The opening shot of Nightcrawler is of a blank Los Angeles billboard. It is the perfect metaphor for the message of the film, a vacuum existing just to sell to people. A gaudy, dominating monument to marketing.
This is the world of Lou Bloom (Jake Gyllenhaal).
Bloom wants success. Success as Western capitalism teaches it. He’s not interested in improving the world, family or helping people. He wants career goals and money. He is modern ambition incarnate. A void of humanity, brought up on inspirational messages and business acumen one-liners.
We first see Bloom as a petty thief, but when he witnesses a video cameraman (Bill Paxton) filming the aftermath of a car accident to sell the footage to local television news, he believes he has found his calling.
Another theft gets him enough cash to buy a camera and a police scanner and he is off and running. Part of an underground of cameraman hunting news stories in the dead of the Los Angeles night, flocking to crime scenes like vultures. Bloom quickly learns that his lack of caring for ethics, people or their feelings makes him ideally suited to the work…and so his meteoric rise begins.
Nightcrawler is the directorial debut for Dan Gilroy and it is a spectacular debut. Gilroy’s previous screenwriting credits are underwhelming (the likes of Freejack, Real Steel and The Fall hardly boasted top tier scripts), but this is a superb piece of work.
The satire as vicious and the whole is reminiscent of Martin Scorcese. The dark streets, the vitriol directed at American capitalism of Wolf of Wall Street, the Taxi Driver-esque anti-hero in Lou Bloom.
But the true cunning of Nightcrawler is how it makes you root for Bloom. Part of this is down to the script, part down to the tense filming and part down to the clever score by James Newton Howard that provides revelatory, heroic tones even when Bloom is carrying out the most deplorable acts.
Gilroy pulls few punches with his attacks. Bloom spouts cheerful platitudes like, “a friend is a gift you give yourself” in between quoting self-improvement lines. Local TV news director Nina Romina (Rene Russo) tramples over broadcasting standards in the rush for ratings, explaining to Bloom that what really sells is minorities committing crimes against whites in affluent neighbourhoods. There is no interest, she explains, in the poor preying on the poor.
All of this social commentary would be wasted if the film failed to engage – but boy, does it. Bloom’s escalations from indiscretions (moving a corpse at an accident into better light) through to orchestrating violence for his camera are riveting. All are shot beautifully and edited superbly, culminating in a high-speed car chase the equal of any action film.

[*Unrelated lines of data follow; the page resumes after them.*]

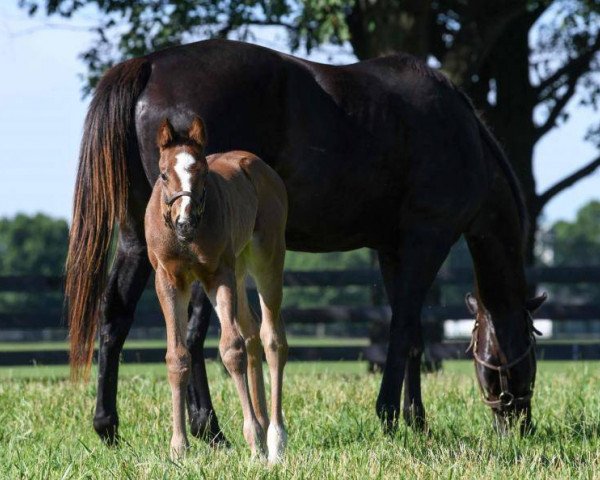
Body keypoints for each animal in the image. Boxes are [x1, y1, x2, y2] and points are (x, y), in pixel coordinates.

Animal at [143, 116, 288, 462]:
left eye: (203, 171)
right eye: (164, 173)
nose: (185, 222)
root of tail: (259, 165)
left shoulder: (218, 275)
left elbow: (231, 350)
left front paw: (255, 441)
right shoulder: (168, 280)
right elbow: (177, 356)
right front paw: (178, 448)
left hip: (267, 259)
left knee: (272, 337)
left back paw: (274, 440)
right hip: (239, 265)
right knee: (252, 331)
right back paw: (264, 422)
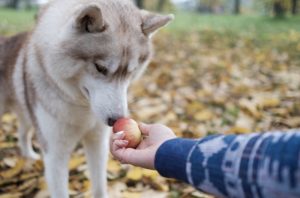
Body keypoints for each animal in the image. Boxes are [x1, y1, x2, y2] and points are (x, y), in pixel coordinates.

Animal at [0, 0, 173, 196]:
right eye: (100, 68)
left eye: (131, 72)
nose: (116, 120)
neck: (82, 106)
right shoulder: (55, 153)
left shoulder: (97, 142)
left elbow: (99, 186)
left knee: (23, 132)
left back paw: (28, 155)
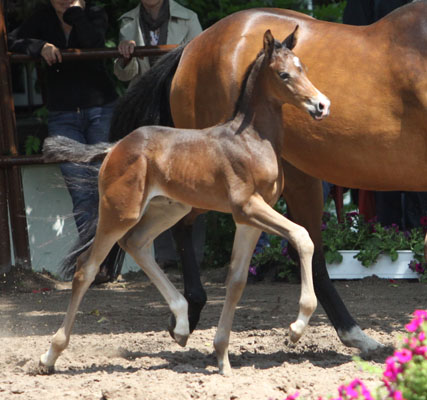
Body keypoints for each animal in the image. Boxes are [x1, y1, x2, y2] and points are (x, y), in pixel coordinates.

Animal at [42, 28, 332, 376]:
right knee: (86, 268)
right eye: (284, 74)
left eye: (304, 68)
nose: (321, 104)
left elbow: (236, 281)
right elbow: (303, 237)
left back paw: (180, 324)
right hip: (119, 213)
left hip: (168, 209)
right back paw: (49, 355)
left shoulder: (248, 219)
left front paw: (222, 357)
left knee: (135, 243)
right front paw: (296, 328)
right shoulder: (248, 206)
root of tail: (115, 147)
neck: (251, 140)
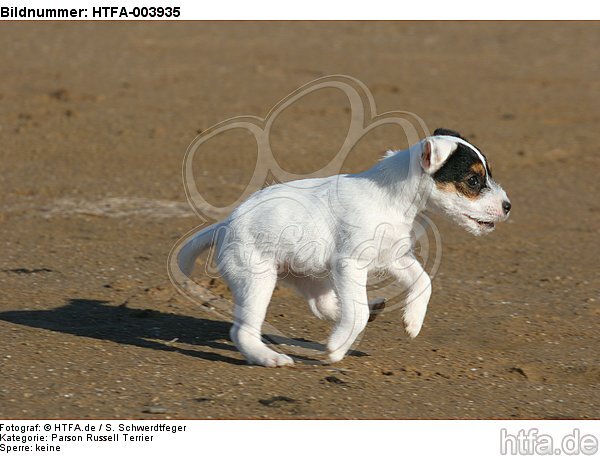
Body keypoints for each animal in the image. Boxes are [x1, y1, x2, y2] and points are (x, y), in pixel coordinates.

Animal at [175, 128, 510, 366]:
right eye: (472, 180)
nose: (508, 206)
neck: (392, 198)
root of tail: (226, 224)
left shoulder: (393, 256)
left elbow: (423, 281)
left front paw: (413, 321)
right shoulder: (351, 264)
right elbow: (356, 312)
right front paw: (337, 348)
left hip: (309, 276)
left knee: (324, 306)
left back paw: (368, 309)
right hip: (257, 280)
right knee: (243, 331)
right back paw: (269, 358)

Towering over it all is Gyllenhaal. As Bloom, he never convinces as an actual human being, but that is not his goal. His performance is hugely charismatic, his Bloom reptilian and ever-grinning with a smile that never touches his eyes. Gyllenhaal lost 28 pounds for the role and the result is a gaunt, skull-like figure that bristles with energy and barely-contained menace.
A terrific film that delivers on all fronts, Nightcrawler is a modern urban masterpiece. Unmissable.

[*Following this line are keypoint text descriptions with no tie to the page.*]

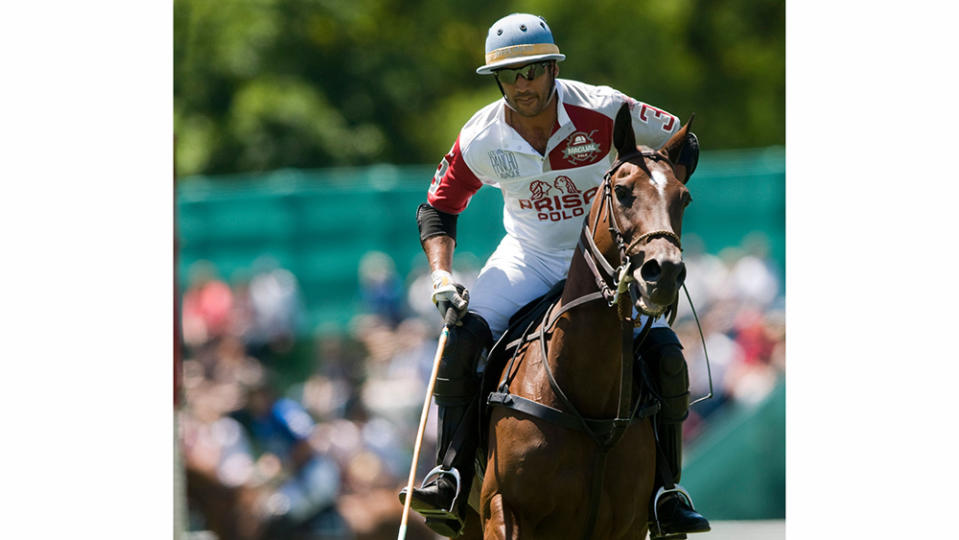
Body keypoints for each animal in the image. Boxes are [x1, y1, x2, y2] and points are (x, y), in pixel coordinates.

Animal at [454, 102, 692, 540]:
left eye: (684, 198)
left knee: (668, 358)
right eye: (622, 191)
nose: (663, 273)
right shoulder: (504, 512)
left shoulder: (628, 525)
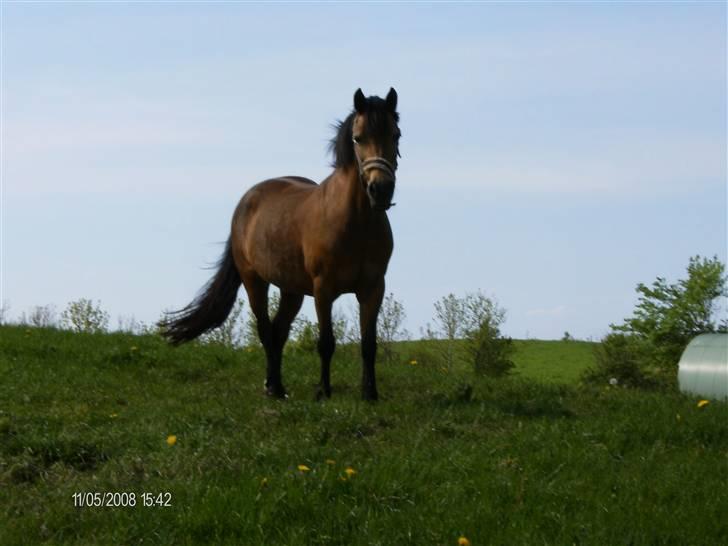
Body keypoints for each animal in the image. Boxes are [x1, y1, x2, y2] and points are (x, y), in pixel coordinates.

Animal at [159, 88, 400, 400]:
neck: (355, 223)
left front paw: (370, 394)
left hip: (291, 290)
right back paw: (273, 387)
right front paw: (323, 392)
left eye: (396, 134)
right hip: (254, 281)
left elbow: (369, 343)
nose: (381, 190)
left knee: (278, 330)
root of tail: (247, 200)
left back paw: (276, 384)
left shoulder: (373, 288)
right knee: (265, 329)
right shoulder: (323, 289)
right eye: (358, 138)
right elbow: (326, 342)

The extras include some interviews with Gilroy, Gyllenhaal and Russo, plus a fluff featurette mixing those interviews with footage from the film. A second featurette is a little more candid, but also quite superficial and brief.

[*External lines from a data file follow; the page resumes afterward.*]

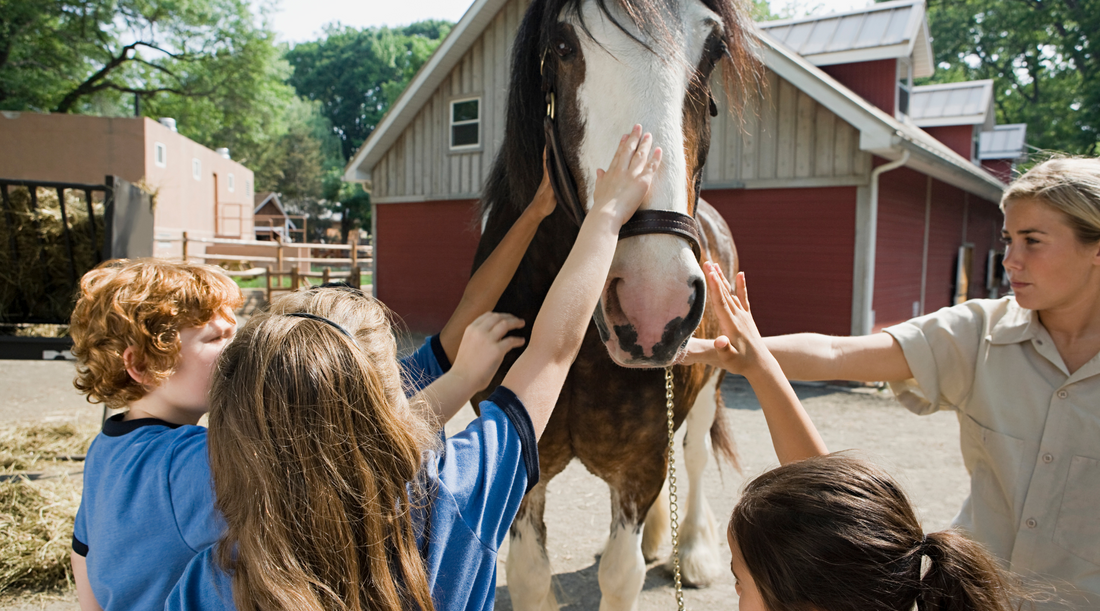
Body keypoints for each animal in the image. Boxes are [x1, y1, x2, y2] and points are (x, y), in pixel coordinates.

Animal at [468, 2, 761, 607]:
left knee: (693, 455)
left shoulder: (639, 464)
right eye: (562, 46)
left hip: (709, 389)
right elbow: (529, 574)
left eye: (715, 49)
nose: (654, 305)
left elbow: (621, 576)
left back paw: (692, 551)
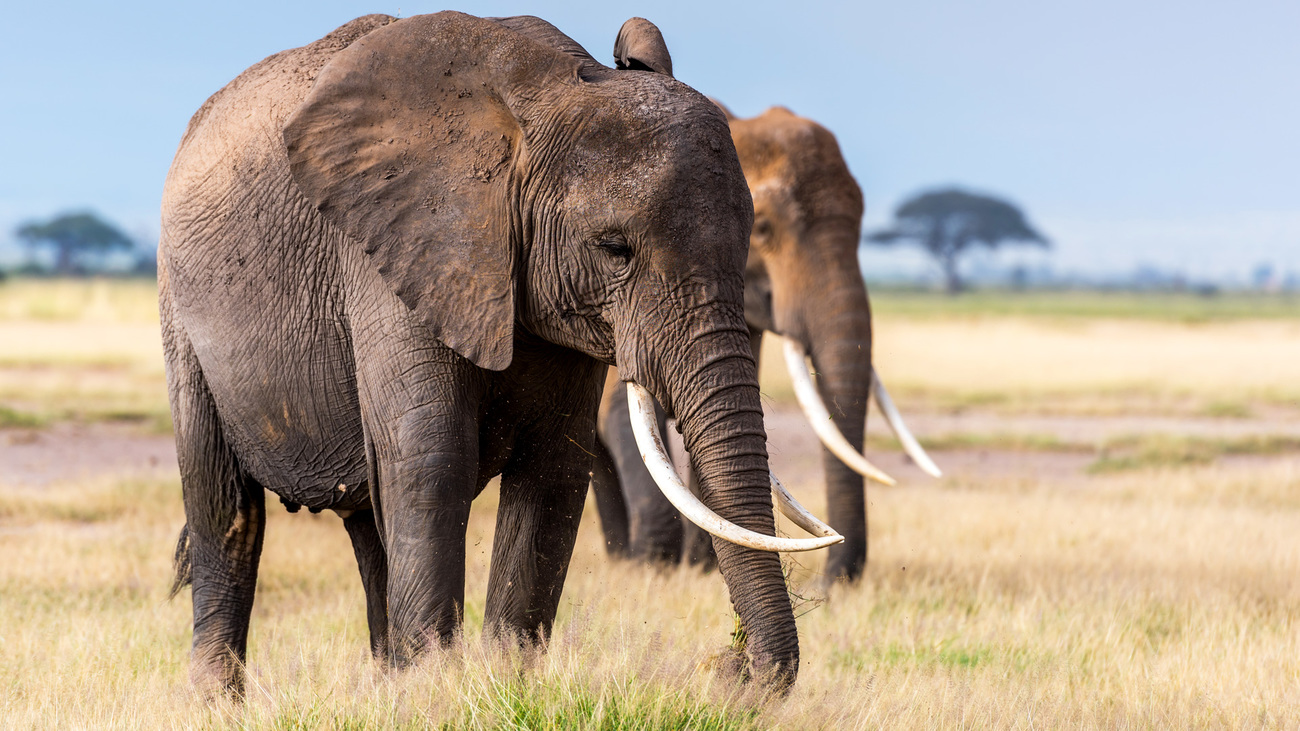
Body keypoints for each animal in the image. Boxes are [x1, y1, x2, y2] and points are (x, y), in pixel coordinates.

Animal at [157, 9, 837, 691]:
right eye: (614, 248)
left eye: (751, 238)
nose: (731, 666)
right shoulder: (395, 257)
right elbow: (432, 463)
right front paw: (437, 690)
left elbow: (553, 471)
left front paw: (502, 683)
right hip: (180, 313)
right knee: (226, 511)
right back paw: (219, 698)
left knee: (370, 518)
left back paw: (385, 683)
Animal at [590, 35, 935, 580]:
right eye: (766, 229)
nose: (836, 583)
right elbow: (621, 412)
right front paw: (658, 567)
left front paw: (702, 569)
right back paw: (632, 559)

The main addition on board is a commentary track. This is a breezy and highly-informative track featuring writer/director Dan Gilroy, his brother Tony (producer) and his other brother John (editor). As brothers, they are at ease throughout and discuss a wide-range of topics from the shooting style to the casting of Gyllenhaal through to their use of technical advisors for both the late-night camera operators (known as “Nightcrawlers” or, more common, “Stringers”) and the police in order to lend as much authenticity to the film as possible.